[Data entries]
########
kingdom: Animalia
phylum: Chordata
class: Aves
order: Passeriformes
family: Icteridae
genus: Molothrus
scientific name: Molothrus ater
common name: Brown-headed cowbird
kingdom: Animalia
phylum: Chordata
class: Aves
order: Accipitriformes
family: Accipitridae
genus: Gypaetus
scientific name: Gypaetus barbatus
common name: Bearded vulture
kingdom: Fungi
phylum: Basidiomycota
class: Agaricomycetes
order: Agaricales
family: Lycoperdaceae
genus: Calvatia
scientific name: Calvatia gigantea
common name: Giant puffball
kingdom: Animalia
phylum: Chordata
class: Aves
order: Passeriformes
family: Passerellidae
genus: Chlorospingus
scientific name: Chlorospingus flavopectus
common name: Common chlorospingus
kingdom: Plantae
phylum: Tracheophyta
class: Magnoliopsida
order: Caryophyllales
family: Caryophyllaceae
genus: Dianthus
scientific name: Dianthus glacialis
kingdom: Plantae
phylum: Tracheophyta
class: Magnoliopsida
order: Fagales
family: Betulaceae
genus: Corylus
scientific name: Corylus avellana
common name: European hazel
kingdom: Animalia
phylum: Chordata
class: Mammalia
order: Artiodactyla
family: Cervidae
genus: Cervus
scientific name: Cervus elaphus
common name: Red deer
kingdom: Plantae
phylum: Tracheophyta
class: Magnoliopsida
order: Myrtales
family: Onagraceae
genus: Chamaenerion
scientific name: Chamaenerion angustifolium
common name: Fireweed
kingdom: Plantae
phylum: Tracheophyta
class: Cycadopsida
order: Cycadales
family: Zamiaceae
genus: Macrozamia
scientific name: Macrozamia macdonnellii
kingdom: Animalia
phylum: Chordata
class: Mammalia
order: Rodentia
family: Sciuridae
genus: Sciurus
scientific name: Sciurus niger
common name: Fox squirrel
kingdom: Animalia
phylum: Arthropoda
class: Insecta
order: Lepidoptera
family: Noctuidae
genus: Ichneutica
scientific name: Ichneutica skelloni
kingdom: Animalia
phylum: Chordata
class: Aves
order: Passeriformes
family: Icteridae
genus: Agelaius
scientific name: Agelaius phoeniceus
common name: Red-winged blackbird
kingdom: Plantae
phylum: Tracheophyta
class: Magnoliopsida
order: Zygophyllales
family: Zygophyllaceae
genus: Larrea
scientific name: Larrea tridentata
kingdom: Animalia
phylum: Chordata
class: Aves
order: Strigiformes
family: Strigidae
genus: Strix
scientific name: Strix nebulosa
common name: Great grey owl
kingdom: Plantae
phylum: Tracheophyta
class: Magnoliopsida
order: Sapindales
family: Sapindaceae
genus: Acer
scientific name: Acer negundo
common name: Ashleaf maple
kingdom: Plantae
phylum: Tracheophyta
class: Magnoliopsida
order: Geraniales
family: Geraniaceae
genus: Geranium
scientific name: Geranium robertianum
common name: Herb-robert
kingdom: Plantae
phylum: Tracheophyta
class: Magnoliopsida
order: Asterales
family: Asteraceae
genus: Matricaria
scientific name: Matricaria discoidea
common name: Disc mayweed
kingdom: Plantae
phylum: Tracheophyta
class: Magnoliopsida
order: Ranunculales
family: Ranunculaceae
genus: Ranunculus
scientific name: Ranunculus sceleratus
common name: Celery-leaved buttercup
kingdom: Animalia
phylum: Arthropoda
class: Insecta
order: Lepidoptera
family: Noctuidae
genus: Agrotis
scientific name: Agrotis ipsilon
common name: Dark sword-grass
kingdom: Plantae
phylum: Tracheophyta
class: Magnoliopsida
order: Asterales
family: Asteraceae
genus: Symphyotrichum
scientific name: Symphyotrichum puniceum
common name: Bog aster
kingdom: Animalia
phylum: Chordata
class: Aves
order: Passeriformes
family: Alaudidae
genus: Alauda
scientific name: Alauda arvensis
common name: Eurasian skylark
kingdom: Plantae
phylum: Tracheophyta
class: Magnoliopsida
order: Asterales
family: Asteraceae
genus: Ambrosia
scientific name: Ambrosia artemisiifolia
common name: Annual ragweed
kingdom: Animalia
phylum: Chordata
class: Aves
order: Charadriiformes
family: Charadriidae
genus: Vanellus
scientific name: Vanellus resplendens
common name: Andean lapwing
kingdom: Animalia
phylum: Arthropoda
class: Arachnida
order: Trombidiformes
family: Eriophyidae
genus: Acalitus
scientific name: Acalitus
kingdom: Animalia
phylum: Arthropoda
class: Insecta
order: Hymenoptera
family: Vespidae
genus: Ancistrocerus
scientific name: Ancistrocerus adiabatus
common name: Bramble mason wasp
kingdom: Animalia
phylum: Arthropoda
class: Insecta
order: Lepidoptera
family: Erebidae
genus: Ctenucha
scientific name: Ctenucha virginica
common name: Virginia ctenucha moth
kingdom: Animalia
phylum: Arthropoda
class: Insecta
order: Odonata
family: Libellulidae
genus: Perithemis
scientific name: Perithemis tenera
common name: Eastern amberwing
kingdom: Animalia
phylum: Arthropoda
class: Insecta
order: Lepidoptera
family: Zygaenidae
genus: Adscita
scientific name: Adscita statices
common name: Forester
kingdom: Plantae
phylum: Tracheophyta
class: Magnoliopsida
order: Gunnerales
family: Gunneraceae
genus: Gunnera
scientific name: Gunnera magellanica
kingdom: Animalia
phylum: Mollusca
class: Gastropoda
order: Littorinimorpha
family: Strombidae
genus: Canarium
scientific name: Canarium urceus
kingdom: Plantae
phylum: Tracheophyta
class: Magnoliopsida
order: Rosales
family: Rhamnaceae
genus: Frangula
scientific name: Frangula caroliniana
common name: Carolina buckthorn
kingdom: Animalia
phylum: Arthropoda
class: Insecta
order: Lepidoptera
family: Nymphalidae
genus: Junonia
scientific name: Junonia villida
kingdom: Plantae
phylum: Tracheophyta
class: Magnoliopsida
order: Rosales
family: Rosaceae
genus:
########
_STATED TASK_
Reproduce the material word for word, starting at its first line and ending at the line that contains "genus: Gypaetus", with both of those lines included.

_COMPLETE OUTPUT_
kingdom: Animalia
phylum: Chordata
class: Aves
order: Passeriformes
family: Icteridae
genus: Molothrus
scientific name: Molothrus ater
common name: Brown-headed cowbird
kingdom: Animalia
phylum: Chordata
class: Aves
order: Accipitriformes
family: Accipitridae
genus: Gypaetus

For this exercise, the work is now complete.